Task instructions →
a - In the forum thread on the limit of (1+4.8/x)^x, why does the poster move the limit inside the natural logarithm?
b - From the forum thread on this limit, reproduce the passage that begins at the words "This is my work" and stops after the words "how to proceed.".

Question

I know that Euler's number e is defined as the limit of (1+1/x)^x as x approaches infinity.

Answer 1

I would like to know how to solve this limit (without the use of calculus). I've done part of it.

Answer 2

\[\lim_{x \rightarrow \infty} (1+\frac{ 4.8 }{ x })^x\]

Answer 3

I know the answer is e^(4.8)

Answer 4

This is my work so far: \[\ln((1+\frac{ 4.8 }{ x })^x) = x \times \ln(1+\frac{ 4.8 }{ x})\]
You could then use one of the limit laws that says that the limit of the products is the product of the limits. \[\lim_{x \rightarrow \infty} x \times \lim_{x \rightarrow \infty} \ln(1+\frac{ 4.8 }{ x })\] The the first limit is infinity multiplied by the second is ln(1) =0. I took the limit inside because of continuity.

Answer 5

Then you would see \[\infty \times 0\] which I feel would qualify as an indeterminate form. That's where I don't know how to proceed.

Answer 6

we can use Lhopitals rule now

Answer 7

but first you need to make an indeterminate form of
\( \large \frac {\infty } {\infty} \) or \( \large \frac {0 } {0} \)

Stored data →
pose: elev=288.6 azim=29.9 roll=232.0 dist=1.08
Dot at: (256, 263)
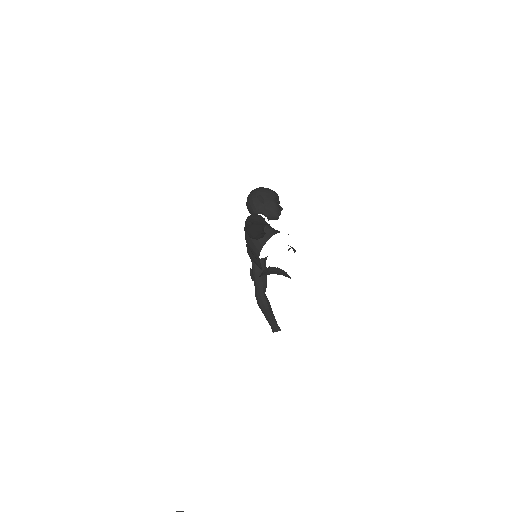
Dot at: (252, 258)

Answers to the tasks →
a - The poster moves the limit inside the logarithm because the logarithm is continuous. That step turns the second factor into ln(1), which equals 0.

b -
This is my work so far: \[\ln((1+\frac{ 4.8 }{ x })^x) = x \times \ln(1+\frac{ 4.8 }{ x})\]
You could then use one of the limit laws that says that the limit of the products is the product of the limits. \[\lim_{x \rightarrow \infty} x \times \lim_{x \rightarrow \infty} \ln(1+\frac{ 4.8 }{ x })\] The the first limit is infinity multiplied by the second is ln(1) =0. I took the limit inside because of continuity.

Answer 5

Then you would see \[\infty \times 0\] which I feel would qualify as an indeterminate form. That's where I don't know how to proceed.